Boston EMT Recalls Crash Victim: `She Was With Me Until the End`
April 11--Boston Emergency Medical Services EMTs Richard Berrio and Lisa Hines should have been asleep the afternoon of Nov. 26, having just worked their regular 11 p.m. to 7 a.m. shift. But two days before Thanksgiving, EMS had openings to fill, so they agreed to work overtime. The 2 p.m. radio report of a pedestrian struck on Olney Street in Dorchester was a call they'll never forget. In an interview with the Herald's Laurel J. Sweet, an emotional Berrio recalled the death of 7-year-old Brianna Rosales, who had been walking home from school with her mother, Grendalee Alvarado, who was critically injured in the crash that was blamed on a drunken driver.
"I knew it was bad. I mean, I could tell. There was a guy standing on the corner of Olney Street and he was pointing and crying. I noticed a hydrant knocked out and a car up on the lawn -- an SUV. It was actually eerily quiet. There were people just praying out in the street and crying. School had just let out.
"When we pulled up, I grabbed my gear and went to Brianna. There was a fence and a wall that this truck went over so I climbed up over that. There was no movement. I took out my scissors, I cut off her backpack. You know, it's the little things I remember, like how her school papers were blowing in the wind."
Berrio, 41, credited two Boston firefighters with helping him restore the mortally wounded child's breathing.

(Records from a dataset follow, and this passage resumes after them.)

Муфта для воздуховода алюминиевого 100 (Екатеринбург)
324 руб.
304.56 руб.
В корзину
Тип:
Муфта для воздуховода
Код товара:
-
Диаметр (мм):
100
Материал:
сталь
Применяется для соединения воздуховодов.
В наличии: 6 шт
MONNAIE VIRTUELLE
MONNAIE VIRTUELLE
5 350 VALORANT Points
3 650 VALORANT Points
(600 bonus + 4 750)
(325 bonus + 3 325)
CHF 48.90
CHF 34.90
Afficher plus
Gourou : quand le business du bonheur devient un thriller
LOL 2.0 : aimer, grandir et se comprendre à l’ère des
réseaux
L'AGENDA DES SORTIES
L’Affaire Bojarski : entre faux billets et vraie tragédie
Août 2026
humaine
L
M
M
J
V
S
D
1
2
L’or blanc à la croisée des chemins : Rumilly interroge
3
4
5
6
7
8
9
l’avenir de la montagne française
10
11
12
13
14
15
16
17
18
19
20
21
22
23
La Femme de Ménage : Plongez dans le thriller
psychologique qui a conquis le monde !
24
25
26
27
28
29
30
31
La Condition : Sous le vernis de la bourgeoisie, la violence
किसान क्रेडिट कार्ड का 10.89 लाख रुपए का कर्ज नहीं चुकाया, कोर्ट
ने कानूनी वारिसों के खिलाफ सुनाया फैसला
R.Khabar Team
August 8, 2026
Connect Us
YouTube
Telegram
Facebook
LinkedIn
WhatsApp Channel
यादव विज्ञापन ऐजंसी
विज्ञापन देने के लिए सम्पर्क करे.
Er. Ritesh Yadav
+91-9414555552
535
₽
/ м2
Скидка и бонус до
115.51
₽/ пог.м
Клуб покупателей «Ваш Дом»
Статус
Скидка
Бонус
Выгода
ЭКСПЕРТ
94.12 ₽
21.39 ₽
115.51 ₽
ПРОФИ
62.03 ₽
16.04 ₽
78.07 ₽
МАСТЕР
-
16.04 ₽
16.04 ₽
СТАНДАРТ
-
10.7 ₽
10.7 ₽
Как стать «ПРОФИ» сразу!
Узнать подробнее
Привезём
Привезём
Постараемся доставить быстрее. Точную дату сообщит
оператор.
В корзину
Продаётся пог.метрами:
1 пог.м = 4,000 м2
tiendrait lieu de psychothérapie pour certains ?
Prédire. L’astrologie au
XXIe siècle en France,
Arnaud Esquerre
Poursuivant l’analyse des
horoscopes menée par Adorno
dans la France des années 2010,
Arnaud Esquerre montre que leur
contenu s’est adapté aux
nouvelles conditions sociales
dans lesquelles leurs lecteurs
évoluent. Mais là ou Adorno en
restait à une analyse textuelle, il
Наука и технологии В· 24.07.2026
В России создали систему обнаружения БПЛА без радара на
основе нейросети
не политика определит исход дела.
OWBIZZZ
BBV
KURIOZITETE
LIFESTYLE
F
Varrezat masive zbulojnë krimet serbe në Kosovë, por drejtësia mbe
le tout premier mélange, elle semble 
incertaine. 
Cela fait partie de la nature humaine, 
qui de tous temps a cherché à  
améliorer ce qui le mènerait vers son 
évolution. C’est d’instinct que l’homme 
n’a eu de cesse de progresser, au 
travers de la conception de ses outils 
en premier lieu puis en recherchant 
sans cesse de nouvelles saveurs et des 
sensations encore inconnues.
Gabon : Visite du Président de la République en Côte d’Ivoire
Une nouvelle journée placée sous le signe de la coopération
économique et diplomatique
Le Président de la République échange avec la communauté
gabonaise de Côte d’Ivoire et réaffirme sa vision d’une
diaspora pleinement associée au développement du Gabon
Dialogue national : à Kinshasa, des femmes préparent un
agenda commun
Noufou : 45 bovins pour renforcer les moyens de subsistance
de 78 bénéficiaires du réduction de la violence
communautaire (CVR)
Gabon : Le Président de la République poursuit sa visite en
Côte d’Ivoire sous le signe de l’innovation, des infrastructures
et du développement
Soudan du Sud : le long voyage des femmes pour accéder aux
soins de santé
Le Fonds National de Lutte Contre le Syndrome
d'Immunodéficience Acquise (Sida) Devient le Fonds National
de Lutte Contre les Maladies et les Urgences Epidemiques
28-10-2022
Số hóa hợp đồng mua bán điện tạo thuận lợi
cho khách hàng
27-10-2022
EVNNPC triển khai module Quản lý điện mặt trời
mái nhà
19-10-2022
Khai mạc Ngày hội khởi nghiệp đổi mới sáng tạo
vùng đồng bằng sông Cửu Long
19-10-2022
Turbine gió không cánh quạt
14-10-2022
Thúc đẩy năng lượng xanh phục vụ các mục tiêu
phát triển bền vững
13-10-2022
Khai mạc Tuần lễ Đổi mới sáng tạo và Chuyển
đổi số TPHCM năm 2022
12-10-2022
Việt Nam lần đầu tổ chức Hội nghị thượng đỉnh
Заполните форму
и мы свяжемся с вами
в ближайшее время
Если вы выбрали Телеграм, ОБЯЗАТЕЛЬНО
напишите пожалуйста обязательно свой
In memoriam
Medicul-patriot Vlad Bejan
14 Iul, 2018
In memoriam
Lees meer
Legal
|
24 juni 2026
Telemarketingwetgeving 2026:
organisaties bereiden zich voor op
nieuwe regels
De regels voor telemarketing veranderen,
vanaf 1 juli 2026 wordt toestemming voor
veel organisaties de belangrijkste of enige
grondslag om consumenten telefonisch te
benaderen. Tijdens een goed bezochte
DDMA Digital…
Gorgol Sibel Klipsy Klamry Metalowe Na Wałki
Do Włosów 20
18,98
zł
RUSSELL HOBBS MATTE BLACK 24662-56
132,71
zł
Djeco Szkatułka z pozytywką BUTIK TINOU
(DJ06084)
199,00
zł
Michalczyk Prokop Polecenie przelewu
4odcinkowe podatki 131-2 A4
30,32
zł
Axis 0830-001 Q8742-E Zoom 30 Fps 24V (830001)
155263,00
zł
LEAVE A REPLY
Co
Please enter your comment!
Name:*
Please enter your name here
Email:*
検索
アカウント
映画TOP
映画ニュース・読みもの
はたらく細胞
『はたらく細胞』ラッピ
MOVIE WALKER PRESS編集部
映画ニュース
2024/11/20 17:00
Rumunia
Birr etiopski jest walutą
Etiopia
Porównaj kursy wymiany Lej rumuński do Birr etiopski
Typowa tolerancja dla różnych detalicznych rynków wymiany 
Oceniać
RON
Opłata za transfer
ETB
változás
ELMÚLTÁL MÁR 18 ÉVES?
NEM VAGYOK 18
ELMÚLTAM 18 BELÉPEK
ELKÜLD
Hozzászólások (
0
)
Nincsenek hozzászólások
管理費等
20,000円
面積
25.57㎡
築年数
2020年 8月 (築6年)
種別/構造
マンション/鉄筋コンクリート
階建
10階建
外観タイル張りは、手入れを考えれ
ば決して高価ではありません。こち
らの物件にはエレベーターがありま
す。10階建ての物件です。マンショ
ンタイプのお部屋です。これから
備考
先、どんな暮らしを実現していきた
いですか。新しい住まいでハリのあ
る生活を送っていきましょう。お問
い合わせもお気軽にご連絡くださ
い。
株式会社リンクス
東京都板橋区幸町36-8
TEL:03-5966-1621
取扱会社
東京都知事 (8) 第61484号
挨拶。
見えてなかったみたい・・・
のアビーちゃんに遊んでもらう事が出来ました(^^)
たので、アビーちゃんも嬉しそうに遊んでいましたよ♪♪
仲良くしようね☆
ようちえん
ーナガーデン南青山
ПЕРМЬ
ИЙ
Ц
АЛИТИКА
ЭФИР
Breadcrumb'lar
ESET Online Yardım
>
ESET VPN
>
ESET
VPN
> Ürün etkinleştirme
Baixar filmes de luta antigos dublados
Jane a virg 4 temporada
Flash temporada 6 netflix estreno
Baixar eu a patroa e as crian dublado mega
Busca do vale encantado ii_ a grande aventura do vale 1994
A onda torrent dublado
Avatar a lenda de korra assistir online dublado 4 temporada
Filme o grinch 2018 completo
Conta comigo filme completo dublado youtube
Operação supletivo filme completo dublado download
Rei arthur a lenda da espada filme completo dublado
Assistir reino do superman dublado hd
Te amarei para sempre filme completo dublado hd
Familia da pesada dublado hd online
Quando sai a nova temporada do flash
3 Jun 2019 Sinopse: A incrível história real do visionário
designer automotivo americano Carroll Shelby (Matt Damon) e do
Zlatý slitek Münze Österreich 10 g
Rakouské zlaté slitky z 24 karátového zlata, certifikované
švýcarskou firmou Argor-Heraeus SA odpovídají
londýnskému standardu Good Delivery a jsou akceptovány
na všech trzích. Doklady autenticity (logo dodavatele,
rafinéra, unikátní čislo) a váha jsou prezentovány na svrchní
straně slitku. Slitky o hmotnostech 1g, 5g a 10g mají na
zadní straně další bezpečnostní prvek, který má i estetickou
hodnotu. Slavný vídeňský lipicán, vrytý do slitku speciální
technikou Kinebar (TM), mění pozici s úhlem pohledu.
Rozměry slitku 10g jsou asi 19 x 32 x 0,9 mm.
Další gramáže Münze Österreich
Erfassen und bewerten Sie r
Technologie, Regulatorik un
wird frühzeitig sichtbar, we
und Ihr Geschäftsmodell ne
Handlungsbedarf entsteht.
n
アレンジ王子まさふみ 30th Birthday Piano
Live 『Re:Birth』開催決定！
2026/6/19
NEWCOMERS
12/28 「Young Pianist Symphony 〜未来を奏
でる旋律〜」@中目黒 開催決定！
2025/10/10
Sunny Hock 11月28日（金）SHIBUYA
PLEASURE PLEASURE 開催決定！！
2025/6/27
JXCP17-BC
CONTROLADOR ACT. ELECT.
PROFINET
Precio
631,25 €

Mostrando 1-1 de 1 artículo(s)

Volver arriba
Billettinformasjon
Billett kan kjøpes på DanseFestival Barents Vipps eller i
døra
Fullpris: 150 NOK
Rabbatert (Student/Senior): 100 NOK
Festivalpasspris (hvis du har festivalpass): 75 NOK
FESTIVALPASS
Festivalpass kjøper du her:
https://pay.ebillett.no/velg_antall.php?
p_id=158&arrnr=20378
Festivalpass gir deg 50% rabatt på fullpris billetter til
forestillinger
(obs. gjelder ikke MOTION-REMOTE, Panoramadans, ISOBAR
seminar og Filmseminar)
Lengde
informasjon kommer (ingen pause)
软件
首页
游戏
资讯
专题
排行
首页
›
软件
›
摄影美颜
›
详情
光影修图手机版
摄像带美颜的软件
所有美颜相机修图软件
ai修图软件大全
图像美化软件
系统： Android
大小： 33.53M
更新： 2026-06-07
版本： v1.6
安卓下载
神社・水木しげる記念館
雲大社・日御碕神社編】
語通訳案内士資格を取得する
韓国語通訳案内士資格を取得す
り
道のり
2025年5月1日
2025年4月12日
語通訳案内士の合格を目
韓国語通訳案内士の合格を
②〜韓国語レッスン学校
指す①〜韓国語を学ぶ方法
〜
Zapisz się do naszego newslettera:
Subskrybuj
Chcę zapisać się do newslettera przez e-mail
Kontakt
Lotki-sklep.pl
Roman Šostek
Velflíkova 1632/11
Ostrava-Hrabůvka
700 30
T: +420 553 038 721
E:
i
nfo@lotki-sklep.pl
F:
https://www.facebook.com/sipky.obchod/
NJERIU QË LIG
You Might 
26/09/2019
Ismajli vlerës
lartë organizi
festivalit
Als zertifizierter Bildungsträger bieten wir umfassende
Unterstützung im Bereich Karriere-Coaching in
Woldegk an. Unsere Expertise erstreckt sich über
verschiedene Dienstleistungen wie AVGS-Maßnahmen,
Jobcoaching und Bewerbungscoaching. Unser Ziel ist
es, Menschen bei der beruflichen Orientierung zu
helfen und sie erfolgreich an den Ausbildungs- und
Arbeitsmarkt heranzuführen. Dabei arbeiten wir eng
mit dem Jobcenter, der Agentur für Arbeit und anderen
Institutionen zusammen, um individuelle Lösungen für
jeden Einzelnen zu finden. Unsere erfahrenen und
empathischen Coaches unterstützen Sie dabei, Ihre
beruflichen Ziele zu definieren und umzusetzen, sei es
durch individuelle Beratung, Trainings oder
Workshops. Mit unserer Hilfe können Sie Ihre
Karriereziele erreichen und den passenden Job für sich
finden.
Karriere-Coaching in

"I looked in the firefighters' eyes and they seemed to be thinking, 'We got her back, she's going to make it.' Time was critical. We got to (Boston Medical Center) and went into the trauma room. I stayed with her ... I knew these injuries were life-threatening."
Doctors went to work on Brianna as Berrio performed CPR, but she slipped away, he recalled through tears.
"I looked at her and held her hand and said a little prayer. I haven't seen everything, but I've seen a lot, and something about this little girl stuck with me and probably will for the rest of my life. Being a father of four children, I was just glad that I could be there with her. She was just a little girl, you know? She was 7. She was with me until the end and I was with her.
"I didn't want to let go. I just didn't want her mother to think her child was alone -- that somebody was there who cared."